Simplex Casting (71.00) is engaged in manufacturing of heavy engineering castings in various grades for industries like steel, rail, mining, cement, power and other engineering sectors. To derisk its business model company is now moving up the value chain and is venturing into the machined castings. This will improve the margins going forward and will also lead to addition of new clients which seek the machined components. For the March qtr although its sales improved by 10% to Rs 44 cr but PAT declined marginally to rs 2 cr. However for the full year it recorded 10% and 30% growth in sales and NP to Rs 150 cr and Rs 7.40 cr respectively. Hece it posted an EPS of more than Rs 12 on equity of Rs 6 cr. Couple of month back it bagged a prestigious order worth Rs 14 cr from Indian railways for supply of coco bogies and expects to get more such order in future. Currently it has a very healthy order book position of Rs 120 cr which includes export orders worth Rs 30 cr. Interestingly it has plans to venture into project execution and turnkey business of steel plants and also intends to forward integrate into valve manufacturing business, which is a very high margin business. Although rising input cost is a cause of concern, still it’s a decent buy at current levels.

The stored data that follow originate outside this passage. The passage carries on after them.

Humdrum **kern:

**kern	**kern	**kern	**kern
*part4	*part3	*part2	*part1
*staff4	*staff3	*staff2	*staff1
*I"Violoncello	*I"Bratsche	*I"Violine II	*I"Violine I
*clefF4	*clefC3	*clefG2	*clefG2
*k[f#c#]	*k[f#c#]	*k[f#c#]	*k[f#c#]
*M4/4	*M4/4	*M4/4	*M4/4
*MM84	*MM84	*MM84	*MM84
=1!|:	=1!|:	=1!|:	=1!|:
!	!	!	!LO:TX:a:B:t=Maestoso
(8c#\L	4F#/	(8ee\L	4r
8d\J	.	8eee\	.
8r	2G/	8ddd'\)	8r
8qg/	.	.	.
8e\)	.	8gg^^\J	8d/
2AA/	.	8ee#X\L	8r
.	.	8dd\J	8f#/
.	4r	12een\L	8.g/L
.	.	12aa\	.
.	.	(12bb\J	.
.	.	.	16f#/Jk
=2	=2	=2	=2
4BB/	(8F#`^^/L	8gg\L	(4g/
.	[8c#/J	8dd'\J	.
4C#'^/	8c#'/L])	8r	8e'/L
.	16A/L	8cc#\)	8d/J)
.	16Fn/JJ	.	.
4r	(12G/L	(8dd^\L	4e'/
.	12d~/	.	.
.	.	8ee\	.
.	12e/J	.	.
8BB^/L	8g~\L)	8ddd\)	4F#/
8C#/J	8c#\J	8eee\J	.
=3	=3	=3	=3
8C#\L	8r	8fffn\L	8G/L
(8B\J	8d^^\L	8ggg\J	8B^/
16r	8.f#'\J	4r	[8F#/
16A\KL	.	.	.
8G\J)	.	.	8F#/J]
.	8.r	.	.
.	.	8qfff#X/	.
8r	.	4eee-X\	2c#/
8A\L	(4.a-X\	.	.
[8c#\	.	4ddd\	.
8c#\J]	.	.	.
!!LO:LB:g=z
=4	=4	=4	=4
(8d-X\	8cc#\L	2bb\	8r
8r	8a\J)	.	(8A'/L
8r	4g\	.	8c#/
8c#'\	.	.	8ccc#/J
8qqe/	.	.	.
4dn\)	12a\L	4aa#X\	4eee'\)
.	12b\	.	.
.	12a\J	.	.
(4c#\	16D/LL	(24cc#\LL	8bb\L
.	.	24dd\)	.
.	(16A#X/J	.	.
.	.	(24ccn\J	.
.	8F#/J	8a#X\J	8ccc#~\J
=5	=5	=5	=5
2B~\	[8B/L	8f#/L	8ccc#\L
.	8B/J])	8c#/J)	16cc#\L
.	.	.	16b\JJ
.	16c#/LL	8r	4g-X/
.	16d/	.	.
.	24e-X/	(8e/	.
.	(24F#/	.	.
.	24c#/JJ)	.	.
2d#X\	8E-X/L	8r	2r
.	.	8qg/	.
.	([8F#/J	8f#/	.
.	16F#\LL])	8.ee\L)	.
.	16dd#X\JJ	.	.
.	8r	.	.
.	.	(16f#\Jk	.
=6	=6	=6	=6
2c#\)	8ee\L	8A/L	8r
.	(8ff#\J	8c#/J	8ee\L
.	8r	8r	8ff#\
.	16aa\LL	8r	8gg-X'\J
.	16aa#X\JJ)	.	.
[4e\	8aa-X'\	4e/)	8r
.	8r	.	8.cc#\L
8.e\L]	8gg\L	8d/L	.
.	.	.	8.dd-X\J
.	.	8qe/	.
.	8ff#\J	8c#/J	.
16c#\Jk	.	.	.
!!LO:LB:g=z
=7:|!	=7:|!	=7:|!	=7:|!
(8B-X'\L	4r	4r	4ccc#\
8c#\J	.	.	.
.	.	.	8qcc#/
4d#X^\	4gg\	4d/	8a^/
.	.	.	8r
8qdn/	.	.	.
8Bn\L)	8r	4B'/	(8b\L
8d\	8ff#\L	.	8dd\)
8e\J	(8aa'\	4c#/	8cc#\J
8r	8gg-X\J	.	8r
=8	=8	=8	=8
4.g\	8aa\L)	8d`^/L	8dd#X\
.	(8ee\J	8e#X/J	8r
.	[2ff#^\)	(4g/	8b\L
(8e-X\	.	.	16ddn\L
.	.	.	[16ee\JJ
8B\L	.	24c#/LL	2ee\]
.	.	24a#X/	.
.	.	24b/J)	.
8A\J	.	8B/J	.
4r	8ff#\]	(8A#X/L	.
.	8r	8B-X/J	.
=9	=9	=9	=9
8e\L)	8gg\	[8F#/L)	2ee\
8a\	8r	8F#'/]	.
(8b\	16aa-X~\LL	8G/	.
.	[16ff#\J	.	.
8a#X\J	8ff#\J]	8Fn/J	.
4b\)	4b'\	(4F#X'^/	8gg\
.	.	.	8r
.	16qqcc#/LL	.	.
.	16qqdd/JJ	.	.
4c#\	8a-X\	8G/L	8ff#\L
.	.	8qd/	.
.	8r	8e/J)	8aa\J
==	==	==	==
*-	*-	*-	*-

In the last few months, price of newsprint have shot up nearly 40% and is being sold at more than Rs 35000 per tonne. This augurs well for Rama Paper (23.00) as it derives nearly 60% revenue from newsprint segment. Its 6 MW co-generation captive power plant is fully operational now. Further company has undertaken expansion project of putting MG Machine to manufacture Tissue / Poster Paper thru a capex of Rs 24 cr. In the last two years, promoter have infused more than Rs 15 cr of their own money by taking preferential allotment of 45 lac equity shares @ 35 Rs per share. However, despite 500 basis point improvement in operating margin, company reported flat numbers for FY08 due to substantial increase in interest & depreciation cost. Its sales and PBT remained flat at Rs 84.50 cr and Rs 8 cr respectively. But, on the back of lower tax provisioning its PAT was up 90% to Rs 7 cr posting an EPS of Rs 7 for FY08. It is expected to declare 10% dividend which means a good yield at CMP. Buy at sharp declines.